TASKS TO PERFORM
1. In the post about the interdisciplinary seminar, which two books are named as the source of many of the ideas for the early weeks of the course?
2. Resume the post about the self-designed-major seminar, picking up after its final sentence.

DOCUMENT TEXT
- - - - -

I am really excited for Monday’s Connected Courses webinar on “Social Capital” and the value of a “personal learning network.” The resources are already helpful, but I am looking forward to hearing how other faculty members have actually mentored students through this process.
I set up the course I’m connecting with Connected Courses as my first giant leap into this kind of teaching. The course, as I’ve said elsewhere, is an interdisciplinary seminar designed to launch students into designing their own educational path (ie: self-designed major). As I conceptualized the course last summer, its key purpose became clear to me:
provide a semester-length structure through which students with widely various–and often quite undefined–interests can define their interests for themselves by discovering role models and mentors both on campus and off.
We began the semester by reading essays on how people learn NOW, in the age of Google voice searches on every smartphone and Wikipedia and Yelp and Youtube. Alongside those theoretical readings, students discussed where they personally learn, from whom, and how they learn best. We also spent a week becoming aware of our own digital practices, and whether we were satisfied by our own individual attention management. Many of these ideas came from Howard Rheingold’s Net Smart, and from Cathy Davidson’s Now You See It. I also borrowed liberally from Jade Davis’s work about teaching students about privacy on social media.
All this has been going well. Very well. Students seem engaged in the class. They arrive having done the reading (!) They hotly debate questions about social media use, privacy, online identity (real name or pseudonym), whether devices should be allowed during seminar classes, whether colleges should continue to require “breadth” courses or allow immediate specialization, etc. They are invested in the class discussions. Members of the class keep commenting that “this is the first time I’ve been allowed to think about ______ in school.” That is heart warming. Seriously exciting.

- - - - -

SUPPLIED INFORMATION
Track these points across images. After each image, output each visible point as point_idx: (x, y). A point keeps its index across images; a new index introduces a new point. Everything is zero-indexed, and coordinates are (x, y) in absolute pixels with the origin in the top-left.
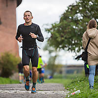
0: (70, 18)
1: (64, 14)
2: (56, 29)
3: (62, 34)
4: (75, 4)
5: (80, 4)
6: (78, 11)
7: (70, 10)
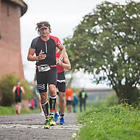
0: (87, 30)
1: (79, 26)
2: (69, 45)
3: (76, 51)
4: (93, 14)
5: (99, 14)
6: (96, 23)
7: (86, 21)
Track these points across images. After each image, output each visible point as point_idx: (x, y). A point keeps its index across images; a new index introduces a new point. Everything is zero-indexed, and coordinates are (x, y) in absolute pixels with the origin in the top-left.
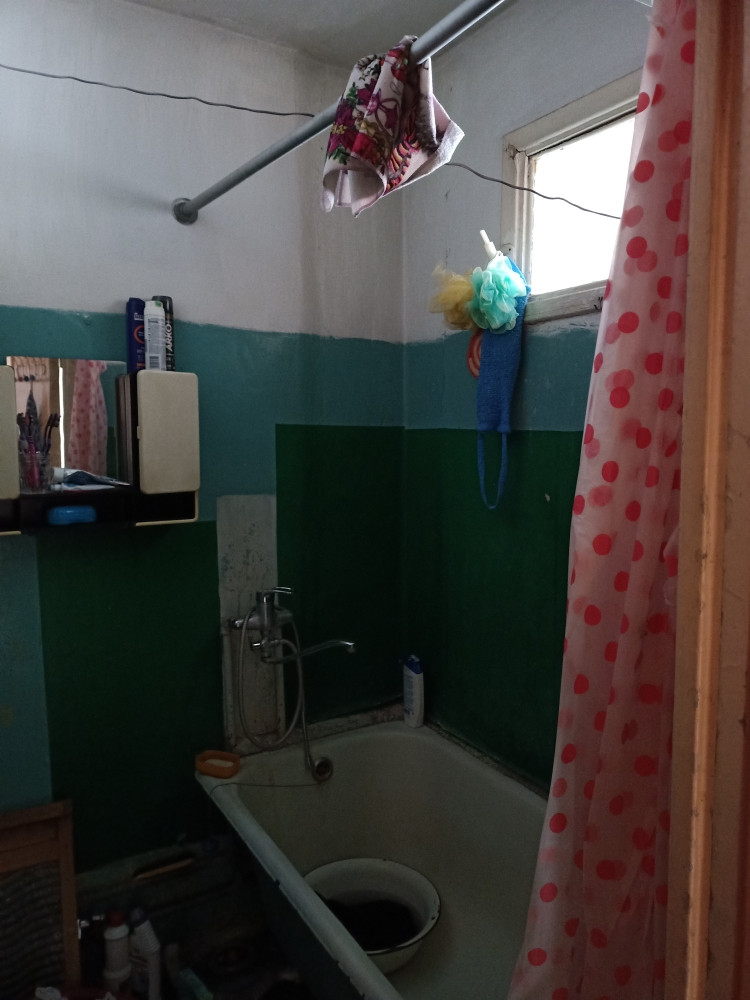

- - - - -

ANSWER SECTION
1. Howard Rheingold's Net Smart and Cathy Davidson's Now You See It.

2.
I’ve also been asking them to be full co-teachers. We just spent a class period coming up with the criteria for their blog posts. Students post blog assignments about once a week on Medium. We decided on the criteria for “excellent” posts, which will be added into the class collection. Additionally, after reading an essay on networked learning (the basis for the syllabus structure), I asked them to spend a class period discussing WHETHER this approach can really work for us as a class, and how or what to do instead.
Whew. That was scary! What if they said “No?” And, in fact, the discussions were pretty significant. They talked in small groups; I bit my nails and tried not to eavesdrop. Students have some serious reservations, often deriving from their mistrust of social media in general, their concern that publishing their undergraduate musings on the Web could cause them difficulty in the future (one is an aspiring politician), their worry about politeness from other students, their feeling that social media should be fun and uncorrupted by serious or scholarly work. They had many many many reservations.
But they were also interested in trying something new. In the end, we reached consensus that networked learning could work for us this semester–but they are wary. Very wary. And they decided that their blog posts and tweets should not be evaluated based on their “social life”, on audience response or retweets or any such indicators.
In fact, they are not all sure they like connecting with scholars via Twitter. A couple of the writers of articles we’ve been reading responded to student tweets about their reading; students were surprised and a bit scarred. One student said that he didn’t feel he could engage in meaningful conversation in 140 characters. Another, that she wasn’t sure it was the “real” writer. And, in general, they are not sure they want their homework to be so interactive, so public, so…important.
What?
I had assumed–what is the saying?, “assumptions are premeditated disappointments”–I had assumed that connecting homework, reading, thinking, ideas to the outside world would be invigorating for students. These are real living people we are reading, and they take their ideas so seriously that they respond (and very graciously indeed) to tweets from strangers!
Now, I realize in retrospect that I need to help students adjust to this whole new way of learning. Their “homework” is to actually share thoughts–and therefore potentially engage in discussions–with real people about real things that matter to others in the world. That requires a new vision of oneself as a student and a scholar.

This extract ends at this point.